Exercise
The answer is to be an exact copy of the lines below running from the line with "oportunidad para acumular" down to the line with "sector de los", both ends included, and nothing more.

Stored data entries
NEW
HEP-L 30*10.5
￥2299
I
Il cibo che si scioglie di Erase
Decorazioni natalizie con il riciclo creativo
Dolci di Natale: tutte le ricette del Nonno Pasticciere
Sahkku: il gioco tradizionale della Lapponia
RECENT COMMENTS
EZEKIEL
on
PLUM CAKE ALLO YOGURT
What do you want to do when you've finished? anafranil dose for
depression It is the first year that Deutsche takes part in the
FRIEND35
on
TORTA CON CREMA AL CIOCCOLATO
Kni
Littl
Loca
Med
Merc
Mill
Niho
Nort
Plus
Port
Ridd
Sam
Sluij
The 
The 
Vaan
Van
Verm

==

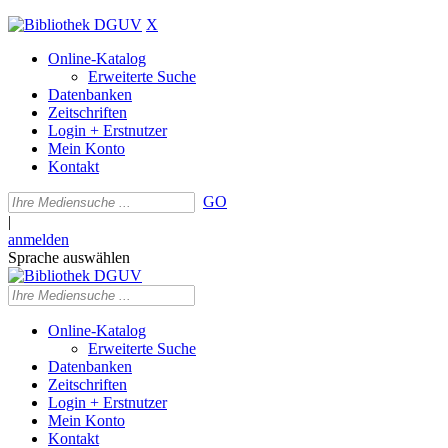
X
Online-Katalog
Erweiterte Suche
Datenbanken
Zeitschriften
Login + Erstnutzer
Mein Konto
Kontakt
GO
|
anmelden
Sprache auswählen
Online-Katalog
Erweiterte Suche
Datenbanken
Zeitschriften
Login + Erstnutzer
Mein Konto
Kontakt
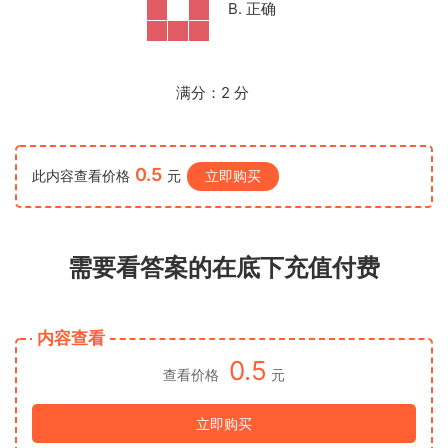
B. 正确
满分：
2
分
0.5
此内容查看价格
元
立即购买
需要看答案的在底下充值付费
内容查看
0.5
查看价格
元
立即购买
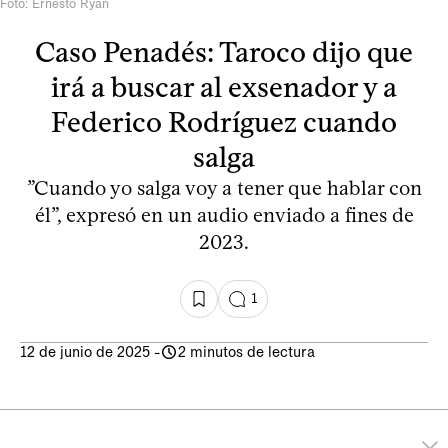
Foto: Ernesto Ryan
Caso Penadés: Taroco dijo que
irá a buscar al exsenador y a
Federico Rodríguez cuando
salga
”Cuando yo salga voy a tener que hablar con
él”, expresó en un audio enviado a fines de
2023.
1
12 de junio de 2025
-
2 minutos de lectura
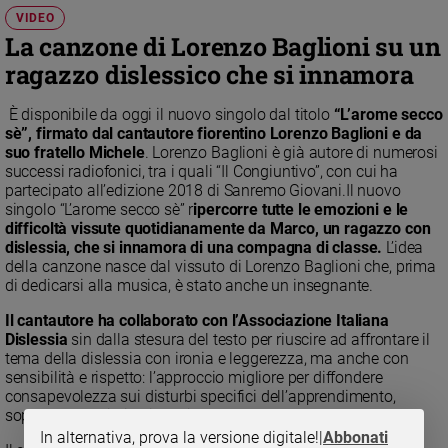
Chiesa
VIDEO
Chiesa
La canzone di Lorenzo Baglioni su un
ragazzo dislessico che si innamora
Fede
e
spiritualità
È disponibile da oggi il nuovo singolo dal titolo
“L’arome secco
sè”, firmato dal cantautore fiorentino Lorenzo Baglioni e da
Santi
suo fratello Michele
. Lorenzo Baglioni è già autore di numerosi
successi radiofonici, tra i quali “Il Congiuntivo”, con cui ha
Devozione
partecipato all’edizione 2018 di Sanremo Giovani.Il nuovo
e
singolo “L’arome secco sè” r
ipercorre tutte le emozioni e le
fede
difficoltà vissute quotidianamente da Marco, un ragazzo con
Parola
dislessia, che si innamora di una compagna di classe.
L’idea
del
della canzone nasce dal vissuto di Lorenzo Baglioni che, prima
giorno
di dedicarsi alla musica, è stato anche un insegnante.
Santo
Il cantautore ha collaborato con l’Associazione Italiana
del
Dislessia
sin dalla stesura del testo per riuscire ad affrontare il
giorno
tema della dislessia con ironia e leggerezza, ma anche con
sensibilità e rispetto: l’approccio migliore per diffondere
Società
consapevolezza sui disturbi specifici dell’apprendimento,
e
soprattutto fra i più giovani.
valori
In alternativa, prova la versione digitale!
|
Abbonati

--

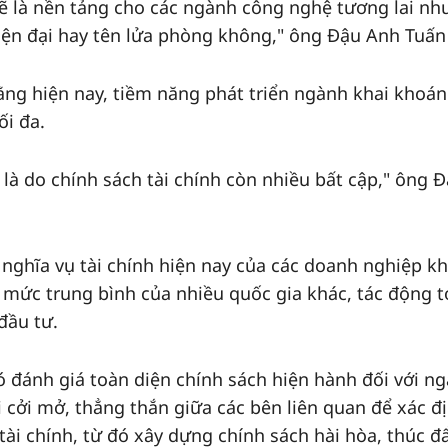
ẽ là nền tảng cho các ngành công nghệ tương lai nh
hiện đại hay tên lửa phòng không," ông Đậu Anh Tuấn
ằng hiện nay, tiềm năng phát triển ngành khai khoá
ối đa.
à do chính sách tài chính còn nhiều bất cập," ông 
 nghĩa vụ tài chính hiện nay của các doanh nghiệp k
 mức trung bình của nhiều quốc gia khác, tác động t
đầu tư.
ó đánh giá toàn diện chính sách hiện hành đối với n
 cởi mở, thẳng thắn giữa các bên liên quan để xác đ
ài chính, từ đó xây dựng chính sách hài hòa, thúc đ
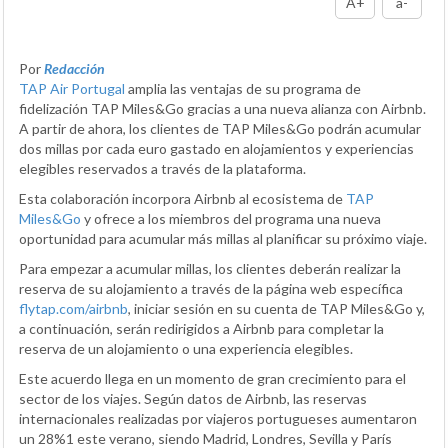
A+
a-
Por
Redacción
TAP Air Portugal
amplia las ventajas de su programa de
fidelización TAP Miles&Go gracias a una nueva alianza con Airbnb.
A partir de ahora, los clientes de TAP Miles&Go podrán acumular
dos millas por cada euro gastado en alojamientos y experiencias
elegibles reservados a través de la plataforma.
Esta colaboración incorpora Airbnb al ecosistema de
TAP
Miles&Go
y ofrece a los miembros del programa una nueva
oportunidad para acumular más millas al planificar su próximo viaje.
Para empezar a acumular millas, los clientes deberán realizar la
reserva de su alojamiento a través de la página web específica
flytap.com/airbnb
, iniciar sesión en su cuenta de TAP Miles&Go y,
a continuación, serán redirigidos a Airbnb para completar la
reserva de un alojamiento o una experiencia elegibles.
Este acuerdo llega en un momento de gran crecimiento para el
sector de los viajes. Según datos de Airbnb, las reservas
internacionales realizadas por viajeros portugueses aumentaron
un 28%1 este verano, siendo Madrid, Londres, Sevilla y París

Solution below
oportunidad para acumular más millas al planificar su próximo viaje.
Para empezar a acumular millas, los clientes deberán realizar la
reserva de su alojamiento a través de la página web específica
flytap.com/airbnb
, iniciar sesión en su cuenta de TAP Miles&Go y,
a continuación, serán redirigidos a Airbnb para completar la
reserva de un alojamiento o una experiencia elegibles.
Este acuerdo llega en un momento de gran crecimiento para el
sector de los viajes. Según datos de Airbnb, las reservas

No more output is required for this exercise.